Recipe of the Month
February 2009

 

 


 

 

 

 

 


Quick Raspberry Cheesecake

Recipe by Chef Nigel
printable version

Quick Raspberry Cheesecake

Recipe by Chef Nigel

Crust:
5 oz Graham cracker crumbs
3 tb Sugar
5 tb Butter; melted

Filling:
16 oz Cream cheese; softened
1/2 c Sugar
1/2 ts Vanilla
pinch Salt
2 lg Eggs
3 tb Chambord liqueur ( Raspberry )

Topping
8 oz Sour cream
1 tb Sugar
1/2 ts Vanilla
1 tb Chambord liqueur ( Raspberry )
1 c Raspberries; fresh

Preheat oven to 350 degrees F.

 

Method

For Crust:
Mix graham cracker crumbs, sugar and butter. Press mixture firmly into bottom of 9" springform pan.

For Filling
:
Mix cream cheese, sugar, vanilla, and salt at medium speed with electric mixer. Add eggs, and mix until well blended.

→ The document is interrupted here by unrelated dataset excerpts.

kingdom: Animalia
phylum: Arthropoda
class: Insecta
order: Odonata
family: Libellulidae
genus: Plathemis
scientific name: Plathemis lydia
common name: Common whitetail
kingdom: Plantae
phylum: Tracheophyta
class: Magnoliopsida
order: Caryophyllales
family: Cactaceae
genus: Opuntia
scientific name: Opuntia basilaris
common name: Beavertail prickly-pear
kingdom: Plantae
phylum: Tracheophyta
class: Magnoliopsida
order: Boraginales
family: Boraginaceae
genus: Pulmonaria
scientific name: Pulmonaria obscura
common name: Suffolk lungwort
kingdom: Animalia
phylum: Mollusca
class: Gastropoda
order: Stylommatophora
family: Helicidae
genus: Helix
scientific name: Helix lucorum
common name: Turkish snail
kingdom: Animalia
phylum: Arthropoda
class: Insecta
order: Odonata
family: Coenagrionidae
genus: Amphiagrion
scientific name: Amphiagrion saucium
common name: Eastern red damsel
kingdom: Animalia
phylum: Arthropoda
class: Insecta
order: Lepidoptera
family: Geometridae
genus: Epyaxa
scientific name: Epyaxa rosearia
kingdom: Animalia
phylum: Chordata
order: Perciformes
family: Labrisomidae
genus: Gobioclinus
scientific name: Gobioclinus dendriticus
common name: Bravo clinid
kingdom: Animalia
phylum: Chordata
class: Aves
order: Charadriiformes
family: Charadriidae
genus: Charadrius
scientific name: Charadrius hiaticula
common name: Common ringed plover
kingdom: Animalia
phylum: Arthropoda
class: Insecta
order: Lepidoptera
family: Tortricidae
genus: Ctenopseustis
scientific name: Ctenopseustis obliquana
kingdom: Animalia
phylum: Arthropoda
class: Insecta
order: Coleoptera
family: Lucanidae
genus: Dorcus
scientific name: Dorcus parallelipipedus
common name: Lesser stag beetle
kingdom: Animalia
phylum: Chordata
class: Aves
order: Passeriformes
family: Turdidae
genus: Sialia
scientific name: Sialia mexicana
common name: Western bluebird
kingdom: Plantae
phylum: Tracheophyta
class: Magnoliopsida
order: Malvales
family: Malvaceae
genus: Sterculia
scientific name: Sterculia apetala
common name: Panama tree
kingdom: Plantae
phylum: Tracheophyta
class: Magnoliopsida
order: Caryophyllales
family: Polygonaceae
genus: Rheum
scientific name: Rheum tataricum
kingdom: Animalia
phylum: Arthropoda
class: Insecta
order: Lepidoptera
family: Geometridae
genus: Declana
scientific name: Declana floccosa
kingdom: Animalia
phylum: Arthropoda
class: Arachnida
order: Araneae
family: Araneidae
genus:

Using a fork, gently fold Chambord into batter. Pour mixture into crust.

Bake for approximately 40 minutes or until golden brown. Loosen cake from rim of pan.

Let cool and remove rim of pan.

For Topping:
Mix sour cream, sugar, vanilla, and Chambord and spread evenly over cheesecake.

Refrigerate for 4 hours or overnight.

Top with fresh raspberries just before serving.